[PAGE EXCERPT]
···
« back

“Finding Forgiveness"

Christina Ryan Claypool
First Prize - $10,000

Christina Ryan Claypool is a Christian speaker, freelance journalist, and the author of several books including Seeds of Hope for Survivors.  Christina has a B. A. in Business Administration from Bluffton University, and an M.A. in Ministry from Mount Vernon Nazarene University, where she served as an adjunct instructor in the Communications department. She has been featured on national television on CBN’s 700 Club and on Joyce Meyer Ministries. Contact her through her website at www.christinaryanclaypool.com.


 

© 2011.  The Lima News.  All rights reserved.  Reprinted with permission.

A family forever changed by murder struggles to forgive

LIMA — How could a father forgive someone who took the life of his daughter? For 72-year-old Dale Henderson, the issue of forgiving the unforgivable became personal last August.

“We never dreamed of having such a thing happen to our family ... but it did,” said the Lima resident.

Henderson’s family has attended Lima Community Church at Cole Street and Diller Road for most of his life. His 49-year-old daughter, Debra Ann Henderson, was a member of the church, too, until she was beaten to death inside her Woodward Avenue home Aug. 16, 2010.

The victim’s daughter, Maranda Henderson, and friend, Carrie Cox, were living there. At about 3 a.m., the then 17-year-old girls were sleeping upstairs when an intruder broke in. The man, later identified as Hager Church, hit Debra in the head with a hammer and killed her. With the door closed and air conditioner running loudly, the sleeping girls didn’t hear the attack.

The following morning, Maranda and Carrie found Debra’s body. By the next day, Church was being held on suspicion of murder. The Lima man, who was 25 at the time, had grown up with Debra’s son, Maxwell.

“I knew this boy. Our whole family knew this boy,” said Dale Henderson.

An extrovert with a kind heart

For years, Debra Henderson had reached out to help Hager Church, who had been in and out of prison. Sometimes, she clothed and fed him. On occasion, she had even taken him to church.

The kindness she showed Church was also shown to others. Her sister, Jane Glassey of Vincennes, Ind., said she “knew no strangers. Once she met you, you were her friend.”

The extroverted blonde worked at The Pharm, the Mary Ann Brown Residential Facility, Western Sizzlin and Golden Corral.
···
[MATERIAL PROVIDED]

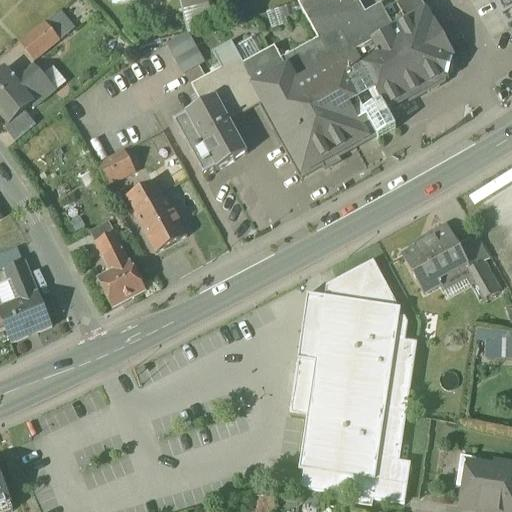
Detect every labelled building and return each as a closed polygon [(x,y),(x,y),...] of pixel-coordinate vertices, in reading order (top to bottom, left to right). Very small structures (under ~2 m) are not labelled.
[(347,0),(338,0),(306,4),(299,6),(318,42),(282,62),(275,50),(244,67),(241,62),(192,88),(203,108),(217,101),(226,116),(259,98),(255,90),(287,72),(296,88),(354,56),(396,33),(381,7),(379,8),(383,15),(363,27),(347,0)] [(354,56),(387,114),(444,83),(445,80),(449,81),(453,65),(449,64),(450,61),(454,59),(436,28),(433,30),(423,13),(425,12),(418,0),(409,0),(397,7),(408,26),(396,33),(354,56)] [(511,0),(478,0),(483,9),(499,0),(511,0)] [(45,25),(20,46),(35,64),(60,44),(45,25)] [(181,76),(204,64),(188,33),(165,45),(181,76)] [(387,114),(354,56),(296,88),(287,72),(255,90),(259,98),(264,107),(280,135),(276,137),(281,146),(285,144),(303,176),(324,164),(328,171),(338,165),(334,159),(365,142),(368,148),(396,132),(387,114)] [(14,84),(5,74),(0,78),(0,116),(8,126),(4,129),(16,145),(36,129),(24,113),(32,107),(35,111),(55,95),(33,69),(14,84)] [(203,108),(186,118),(186,119),(174,126),(204,180),(216,173),(217,174),(248,157),(231,125),(264,107),(259,98),(226,116),(217,101),(203,108)] [(117,149),(93,161),(97,168),(120,157),(117,149)] [(120,157),(97,168),(108,190),(136,175),(125,154),(120,157)] [(511,174),(467,197),(472,208),(511,188),(511,174)] [(151,187),(130,198),(140,216),(135,219),(156,258),(187,240),(166,202),(161,204),(151,187)] [(447,230),(427,241),(429,245),(403,260),(424,297),(441,288),(438,283),(468,267),(447,230)] [(130,266),(115,236),(96,246),(111,276),(98,282),(113,312),(123,308),(125,312),(136,306),(134,302),(146,295),(131,265),(130,266)] [(374,264),(327,290),(325,302),(319,301),(317,312),(315,322),(322,323),(316,365),(298,362),(298,364),(290,418),(307,420),(300,467),(299,473),(304,474),(302,491),(356,500),(355,506),(372,508),(373,502),(405,507),(411,467),(400,465),(417,346),(405,344),(408,326),(405,321),(400,320),(401,312),(399,312),(374,264)] [(25,265),(5,273),(9,285),(30,277),(25,265)] [(500,295),(483,266),(470,273),(486,303),(500,295)] [(5,273),(0,275),(0,288),(9,285),(5,273)] [(30,277),(9,285),(18,305),(0,312),(0,333),(5,331),(11,346),(52,330),(39,296),(38,297),(30,277)] [(317,312),(319,301),(308,299),(298,362),(316,365),(322,323),(315,322),(317,312)] [(476,462),(462,460),(458,489),(466,490),(472,491),(475,470),(476,462)] [(17,511),(0,464),(0,511),(17,511)] [(511,511),(511,469),(497,467),(496,473),(475,470),(472,491),(466,490),(465,493),(461,496),(460,502),(463,506),(463,510),(476,511),(511,511)]
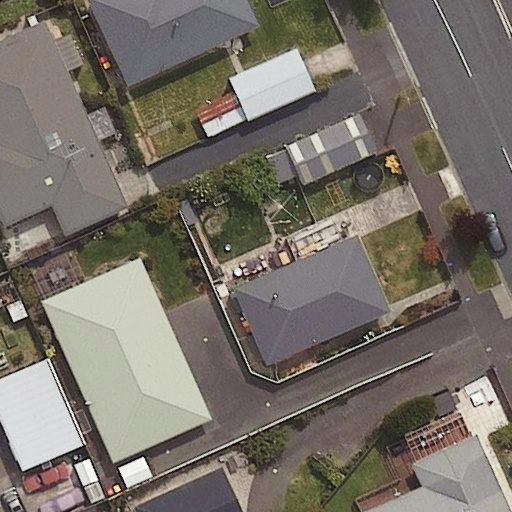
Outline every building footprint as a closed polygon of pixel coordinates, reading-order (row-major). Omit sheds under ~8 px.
[(253,20),(243,0),(85,0),(121,78),(253,20)] [(39,12),(0,29),(0,219),(45,200),(58,231),(123,203),(39,12)] [(290,42),(221,70),(227,85),(191,100),(205,132),(309,89),(290,42)] [(360,156),(341,114),(281,141),(300,183),(360,156)] [(348,227),(224,281),(258,360),(383,307),(348,227)] [(206,413),(133,251),(34,296),(107,457),(206,413)] [(77,437),(42,353),(0,370),(0,426),(15,463),(77,437)] [(505,511),(470,429),(403,457),(413,481),(352,507),(354,511),(505,511)] [(234,511),(213,463),(129,501),(134,511),(234,511)]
···
[WHAT THIS EXERCISE ASKS]
1. Answer these from the article about the Henderson family:
(a) How old was Dale Henderson?
(b) Where and on what date was Debra Ann Henderson killed?
(c) Whom had Hager Church grown up with?
2. Pick up the article about the Henderson family's struggle to forgive right after its last sentence and carry it forward.

[ANSWERS GIVEN]
1.
(a) 72 years old.
(b) Inside her Woodward Avenue home, on Aug. 16, 2010.
(c) Debra's son, Maxwell.

2.
Preparation

Dale Henderson believes divine intervention prepared him for his daughter’s death. For almost seven months prior to the murder, he says he felt impressed to pray The Lord’s Prayer each night.

At Church’s sentencing hearing, Dale read the famous prayer to the man convicted of bludgeoning his daughter, then said, “I would always ponder when I prayed, ‘and forgive us our debts (sins), as we forgive our debtors, or those who sin against us.’” As the grieving father read further in his prepared statement, he said, “Wow, I did not know what all this meant. Even murder, murder, even murder.”

After reading more Scriptures about forgiveness from Matthew 6:14-15, the senior Henderson simply said, “Hager Church, I forgive you. I can’t explain how God can forgive me of my sins … or how God makes it possible for me to forgive you, but, He did.”

Dealing with trauma

According to Dr. Thomas Holmes, executive director of Lima’s Covenant Ministry Services, forgiveness is healing.

“The benefit is that you bring some resolution to this. If you’ve been traumatized, you want to get some inner peace that comes with the healing of damaged emotions,” he said. “What occurs in trauma, we tend to reinforce those initial reactions that we had right at the outset.”

Holmes asserts that Christian believers “are called to be a light to the world. We are called to do the unthinkable, to provide grace when there is no grace.”

Holmes knows firsthand what it’s like to extend forgiveness. He was robbed at his West Market Street counseling center years ago, and twice went into the prison to visit the perpetrator. In the end, Holmes felt that he needed to forgive the man.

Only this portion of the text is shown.